"Single Card from Ferrara"
- also called Issy-sur-Moulineaux Chariot
"Chariot"
estimated ca. 1450, painter might be Sagramoro or Gherardo Vicenza
see "Name Trionfi in context to playing cards"
Thierry Depaulis expressed recently in a short article in a game magazine ("Le tarot démystifié" in "Tangente jeux", no. 9, Juin-Juillet-Août 2004 pp. 34-37 p. 35 fig. 2.) the opinion, that the card is part of the same pack as the two cards in the Warsaw museum (information from Ross Caldwell, the Warsaw museum cards are shown in Kaplan Encyclopedia I, p. 109). The note reads - "Fig 2. Le Chariot (copyright) Coll. Musée français de la Carte à jouer, Issy-les-Moulineaux. Discovered in 1988, this atout belongs to a scattered tarot of which we know two other cards in the National museum of Warsaw. This deck was painted in Ferrara around 1455."
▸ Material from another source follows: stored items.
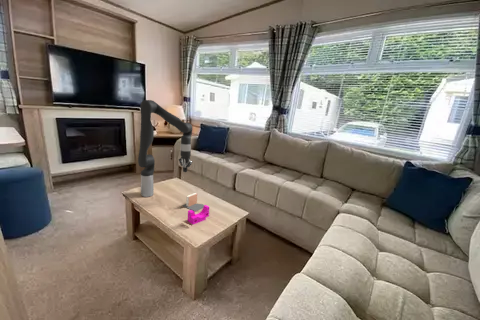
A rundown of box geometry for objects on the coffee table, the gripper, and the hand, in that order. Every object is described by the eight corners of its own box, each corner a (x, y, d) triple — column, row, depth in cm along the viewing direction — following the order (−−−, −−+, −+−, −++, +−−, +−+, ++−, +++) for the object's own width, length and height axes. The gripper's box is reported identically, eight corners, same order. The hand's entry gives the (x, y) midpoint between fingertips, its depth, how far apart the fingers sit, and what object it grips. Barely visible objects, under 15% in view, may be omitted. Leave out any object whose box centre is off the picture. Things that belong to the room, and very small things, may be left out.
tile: (186, 205, 165) (186, 196, 163) (194, 202, 172) (194, 192, 170) (188, 206, 163) (188, 197, 161) (196, 203, 171) (197, 193, 169)
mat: (182, 205, 165) (182, 205, 165) (193, 201, 175) (193, 200, 175) (195, 211, 158) (195, 211, 158) (206, 206, 168) (206, 205, 168)
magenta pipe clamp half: (192, 224, 140) (193, 214, 139) (187, 221, 145) (187, 210, 143) (211, 218, 151) (211, 208, 149) (205, 214, 155) (206, 204, 154)
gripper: (175, 148, 162) (175, 170, 166) (188, 151, 156) (187, 174, 160) (183, 147, 169) (182, 169, 173) (195, 150, 162) (194, 172, 166)
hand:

The reasons for the dating is unclear to us. I see the card near to the Chariot card shown on one of the sheets in the Metropolitan Museum Museum of Art (shown Kaplan I, p. 125) - see picture to the right (probably this opinion is already expressed by somebody else, but I haven't heard of it).
It should be remarked, that very early paintings of the chariot (Cary-Yale, Pierpont-Morgan-Bergamo Tarocchi, Bartsch Visconti-Sforza, this card) show females on the chariot, perhaps due to the condition, that at triumphal events the ladies prefered to ride on a chariot and men prefered horses. From Francesco Sforza in March 1450 it is recorded, that he avoided the offered triumphal chariot. Later the chariot presented almost a male triumphator.
A "new" old Trionfi card appeared 2005 at an auction of Christie, which also seems to belong to the same deck as this card and the two others from the Warsaw Museum.